Glory is the manifestation of the hidden attributes of the ever-blessed God. He dwells in light which is so transcendent in its burning purity that no mortal eye could bear the blaze which enwraps His being. But if unknown He would be forever unappreciated and unloved. How could men or angels worship an inaccessible and unknown God? But Jesus Christ, who has dwelt forever in the bosom of the Father, has declared Him, has brought out His attributes from their dark obscurity, and has displayed them. The prism, which shows the exquisite tints that hide in sunbeams, glorifies the sun and its Maker. The artist who reads nature's secrets, and catches bewitching smiles which are only seen by her lovers, glorifies Him who lives behind all nature. The student who shows some unsuspected beauty in our favourite author, adds to that author's glory in our esteem. So, though in an infinitely superior sense, as the Son has been the medium through which the Father has shone forth, and has attracted the admiration and homage of all intelligent creatures, we may rightly say that in Him He has been glorified. This was so in creation, when the creative qualities of the Almighty passed through the Son into efflorescent beauty. It has been so in providence, wherein the sustaining grace of God has been revealing itself through successive ages of activity. It was especially so in the life and words and death of the Redeemer. These were windows into the heart of God.

(F. B. Meyer, B. A.)

When the sunbeams fall upon a mirror, it flashes in the light, just because they do not enter its cold surface. It is a mirror, because it does not drink them up, but flings them back. The contrary is the case with these mirrors of our spirits. In them the light must first sink in before it can ray out. They must first be filled with the glory, before the glory can stream forth. They are not so much like a reflecting surface as like a bar of iron, which needs to be heated down to its obstinate black core before its outer skin glows with the whiteness of a heat that is too hot to sparkle. The sunshine must fall on us, not as it does on some lonely hillside, lighting up the grey stones with a passing gleam, but as it does on some cloud cradled near its setting, which it drenches and saturates with fire till its cold heart burns, and all its wreaths of vapour are brightness palpable, glorified by the light which lives amidst its mists. So must we have the glory sink into us before it can be reflected from us.

(A. Maclaren, D. D.)

A painting that is a work of art may be so inappropriately framed, and hung at such disadvantage as to light and shade, that only a master recognises its merits.
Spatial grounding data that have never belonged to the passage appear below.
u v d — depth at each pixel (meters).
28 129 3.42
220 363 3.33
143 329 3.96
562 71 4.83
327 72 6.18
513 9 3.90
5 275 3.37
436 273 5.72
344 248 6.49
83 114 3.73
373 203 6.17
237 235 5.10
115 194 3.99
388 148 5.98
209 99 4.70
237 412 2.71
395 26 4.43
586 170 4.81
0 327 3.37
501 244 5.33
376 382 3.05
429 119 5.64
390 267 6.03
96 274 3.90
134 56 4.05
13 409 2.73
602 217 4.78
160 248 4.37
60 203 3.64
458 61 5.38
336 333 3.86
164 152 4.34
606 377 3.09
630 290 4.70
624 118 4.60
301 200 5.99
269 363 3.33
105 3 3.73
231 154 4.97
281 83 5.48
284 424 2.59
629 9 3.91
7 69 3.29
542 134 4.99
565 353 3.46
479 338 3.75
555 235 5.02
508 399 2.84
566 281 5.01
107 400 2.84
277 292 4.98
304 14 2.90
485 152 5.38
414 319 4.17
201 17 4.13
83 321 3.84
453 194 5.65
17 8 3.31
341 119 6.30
Or it may be so worthily framed and so fitly placed that the skill and power of the artist's work appeal to the most casual beholder. So a Christian heart may be enshrined in such meagre and unworthy human qualities that they detract from the recognition the grace of Christ ought to receive, the impression it should make. Where religion is in disrepute, it is largely because of its association with unworthy human qualities, and its consequent identification in the minds of many with them. It is unfortunate when a Christian man is not also a man among men, able to hold his own place, and make for himself a higher. The youth who is first at the bat or the oar; the student who leads his college class; the man who has made a reputation or a fortune in his profession or business, the woman whose grace and accomplishments are the delight of her friends; these, having the grace of Christ in their hearts, are not by these attainments detracting from its power, they are enshrining that grace more worthily; even as a diamond is more fittingly set in a ring of gold than in one of pinchbeck.